Who is required to take bloodborne pathogens training?
Any employee with reasonably anticipated occupational exposure to blood or other potentially infectious materials. That covers healthcare staff, EMTs, custodians, school nurses, daycare providers, tattoo artists, body piercers, designated first-aid responders, and corrections officers, among others. The line is whether exposure is reasonably expected as part of the job — not whether it has actually happened.
How often is bloodborne pathogens training required?
Initial training is required before the employee starts any task with potential exposure, and annual refresher training is required thereafter. Additional training is required when tasks or procedures change in a way that affects exposure — for example, switching to a new sharps device or changing the spill cleanup protocol.
Does the employer have to pay for hepatitis B vaccinations?
Yes. Under 1910.1030(f)(1), the employer must offer the three-dose hepatitis B vaccination series at no cost to the employee, within 10 working days of initial assignment to a position with occupational exposure. Employees can decline using the specific declination form in Appendix A, but they retain the right to request the vaccination later.

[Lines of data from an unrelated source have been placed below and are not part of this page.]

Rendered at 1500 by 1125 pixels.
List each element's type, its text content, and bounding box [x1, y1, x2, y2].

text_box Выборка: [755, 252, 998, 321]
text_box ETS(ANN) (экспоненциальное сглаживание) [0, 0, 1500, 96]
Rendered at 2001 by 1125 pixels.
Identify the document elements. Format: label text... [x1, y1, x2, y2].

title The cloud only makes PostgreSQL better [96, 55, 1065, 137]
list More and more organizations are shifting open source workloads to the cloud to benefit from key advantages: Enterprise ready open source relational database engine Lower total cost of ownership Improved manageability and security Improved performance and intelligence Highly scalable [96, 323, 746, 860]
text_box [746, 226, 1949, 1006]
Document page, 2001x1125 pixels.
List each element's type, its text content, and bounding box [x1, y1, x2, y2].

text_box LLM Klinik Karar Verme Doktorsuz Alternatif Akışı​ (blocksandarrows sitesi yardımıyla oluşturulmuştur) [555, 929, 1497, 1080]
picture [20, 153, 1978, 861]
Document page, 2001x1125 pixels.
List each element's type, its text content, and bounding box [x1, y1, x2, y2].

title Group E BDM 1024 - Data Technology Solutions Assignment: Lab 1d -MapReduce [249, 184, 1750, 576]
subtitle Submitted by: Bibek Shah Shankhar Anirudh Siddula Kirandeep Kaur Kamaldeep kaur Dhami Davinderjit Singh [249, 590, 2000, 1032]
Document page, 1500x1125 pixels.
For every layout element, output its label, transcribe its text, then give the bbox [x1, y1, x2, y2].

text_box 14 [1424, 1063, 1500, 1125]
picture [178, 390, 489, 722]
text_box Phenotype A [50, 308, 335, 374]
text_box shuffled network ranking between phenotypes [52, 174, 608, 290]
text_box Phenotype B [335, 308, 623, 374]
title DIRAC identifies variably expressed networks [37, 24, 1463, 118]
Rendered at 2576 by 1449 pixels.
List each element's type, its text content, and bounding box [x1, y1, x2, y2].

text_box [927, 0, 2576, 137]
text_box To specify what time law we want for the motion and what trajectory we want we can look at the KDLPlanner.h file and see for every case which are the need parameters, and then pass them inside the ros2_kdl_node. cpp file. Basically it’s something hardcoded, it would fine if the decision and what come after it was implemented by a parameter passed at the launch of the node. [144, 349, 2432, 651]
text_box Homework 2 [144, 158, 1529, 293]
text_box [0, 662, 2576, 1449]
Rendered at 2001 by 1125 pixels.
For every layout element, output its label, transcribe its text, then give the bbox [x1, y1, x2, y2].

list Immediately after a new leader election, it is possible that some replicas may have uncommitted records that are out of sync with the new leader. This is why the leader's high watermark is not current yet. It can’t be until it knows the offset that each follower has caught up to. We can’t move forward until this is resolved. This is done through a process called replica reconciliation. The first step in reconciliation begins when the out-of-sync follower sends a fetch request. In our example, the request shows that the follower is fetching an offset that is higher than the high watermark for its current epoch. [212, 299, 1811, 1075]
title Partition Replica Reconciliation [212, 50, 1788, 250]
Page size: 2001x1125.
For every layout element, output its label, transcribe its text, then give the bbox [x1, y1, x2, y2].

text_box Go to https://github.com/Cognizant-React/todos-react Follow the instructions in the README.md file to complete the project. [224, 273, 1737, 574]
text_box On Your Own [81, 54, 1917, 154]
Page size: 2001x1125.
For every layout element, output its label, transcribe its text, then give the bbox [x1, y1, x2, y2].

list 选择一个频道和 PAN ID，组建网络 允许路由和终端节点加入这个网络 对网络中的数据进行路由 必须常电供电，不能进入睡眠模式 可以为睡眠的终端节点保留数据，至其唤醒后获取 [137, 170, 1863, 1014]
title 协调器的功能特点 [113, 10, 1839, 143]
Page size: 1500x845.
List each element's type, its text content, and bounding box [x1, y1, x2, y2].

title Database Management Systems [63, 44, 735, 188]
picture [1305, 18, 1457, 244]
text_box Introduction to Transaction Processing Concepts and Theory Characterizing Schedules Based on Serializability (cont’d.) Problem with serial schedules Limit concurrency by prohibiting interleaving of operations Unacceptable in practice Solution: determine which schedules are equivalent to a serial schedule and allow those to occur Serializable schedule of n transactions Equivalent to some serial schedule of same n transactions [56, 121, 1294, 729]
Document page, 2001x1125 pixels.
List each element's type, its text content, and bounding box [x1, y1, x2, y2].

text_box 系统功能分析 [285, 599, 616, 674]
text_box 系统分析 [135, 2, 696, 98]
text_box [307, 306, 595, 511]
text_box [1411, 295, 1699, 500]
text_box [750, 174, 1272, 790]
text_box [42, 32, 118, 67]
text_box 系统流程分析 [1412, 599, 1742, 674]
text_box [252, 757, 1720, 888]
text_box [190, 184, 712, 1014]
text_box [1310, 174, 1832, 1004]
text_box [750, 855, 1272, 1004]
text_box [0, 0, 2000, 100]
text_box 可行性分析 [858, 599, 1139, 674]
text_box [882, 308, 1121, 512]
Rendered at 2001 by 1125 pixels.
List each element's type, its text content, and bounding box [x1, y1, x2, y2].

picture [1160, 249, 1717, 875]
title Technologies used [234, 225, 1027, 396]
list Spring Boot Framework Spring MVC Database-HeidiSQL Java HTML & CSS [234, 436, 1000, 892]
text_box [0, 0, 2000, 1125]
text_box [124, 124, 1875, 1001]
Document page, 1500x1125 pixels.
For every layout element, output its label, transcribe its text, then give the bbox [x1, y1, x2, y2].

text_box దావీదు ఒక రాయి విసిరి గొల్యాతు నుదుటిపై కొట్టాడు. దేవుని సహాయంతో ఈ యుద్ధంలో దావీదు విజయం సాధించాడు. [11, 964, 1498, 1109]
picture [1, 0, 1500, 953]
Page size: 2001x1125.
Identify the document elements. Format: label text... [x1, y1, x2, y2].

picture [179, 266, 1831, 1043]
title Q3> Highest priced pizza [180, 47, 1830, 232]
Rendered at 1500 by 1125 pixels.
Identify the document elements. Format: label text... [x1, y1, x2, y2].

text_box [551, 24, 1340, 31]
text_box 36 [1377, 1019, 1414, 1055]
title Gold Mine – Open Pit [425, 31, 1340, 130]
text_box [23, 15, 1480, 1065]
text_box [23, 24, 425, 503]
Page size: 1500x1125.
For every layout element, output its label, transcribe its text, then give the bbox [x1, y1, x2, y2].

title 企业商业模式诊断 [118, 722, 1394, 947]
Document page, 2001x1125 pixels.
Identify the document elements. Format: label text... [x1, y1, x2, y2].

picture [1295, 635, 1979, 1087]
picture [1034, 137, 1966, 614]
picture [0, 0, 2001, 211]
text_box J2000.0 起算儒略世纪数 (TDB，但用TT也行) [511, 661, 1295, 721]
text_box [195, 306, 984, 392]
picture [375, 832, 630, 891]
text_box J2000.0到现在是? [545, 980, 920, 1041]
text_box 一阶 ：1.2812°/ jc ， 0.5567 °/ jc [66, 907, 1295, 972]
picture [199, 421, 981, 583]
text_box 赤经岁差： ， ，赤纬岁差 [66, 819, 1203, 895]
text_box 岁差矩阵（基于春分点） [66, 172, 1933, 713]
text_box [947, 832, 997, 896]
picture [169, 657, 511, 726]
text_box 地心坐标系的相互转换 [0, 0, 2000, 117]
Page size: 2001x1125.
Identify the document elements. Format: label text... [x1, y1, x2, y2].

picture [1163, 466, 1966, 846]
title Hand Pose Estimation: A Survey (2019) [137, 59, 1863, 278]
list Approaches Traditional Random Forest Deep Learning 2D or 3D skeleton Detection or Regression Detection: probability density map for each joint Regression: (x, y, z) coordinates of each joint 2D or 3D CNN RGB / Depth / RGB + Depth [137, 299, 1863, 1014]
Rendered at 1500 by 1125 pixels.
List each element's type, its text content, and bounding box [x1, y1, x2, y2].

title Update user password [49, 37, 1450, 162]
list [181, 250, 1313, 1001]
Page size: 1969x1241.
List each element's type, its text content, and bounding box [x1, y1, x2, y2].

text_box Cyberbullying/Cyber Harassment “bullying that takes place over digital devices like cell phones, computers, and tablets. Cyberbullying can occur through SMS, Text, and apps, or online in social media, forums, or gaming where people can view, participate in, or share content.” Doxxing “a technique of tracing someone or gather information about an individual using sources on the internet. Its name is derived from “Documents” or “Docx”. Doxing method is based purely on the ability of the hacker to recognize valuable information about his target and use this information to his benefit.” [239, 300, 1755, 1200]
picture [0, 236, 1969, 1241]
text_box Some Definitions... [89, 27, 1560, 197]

Can bloodborne pathogens training be done entirely online?
Online delivery is allowed for the content portion, but the standard requires “an opportunity for interactive questions and answers with the person conducting the training.” Pre-recorded video alone does not satisfy this. Most employers solve it by combining LMS modules with a scheduled live Q&A session or a documented email channel staffed by a qualified instructor.
How long do I have to keep bloodborne pathogens training records?
Training records must be retained for 3 years from the date of training. Medical records for each employee with occupational exposure must be retained for the duration of employment plus 30 years. The Sharps Injury Log has no specific retention requirement under 1910.1030 but is typically kept as long as the medical records since it feeds the annual ECP review.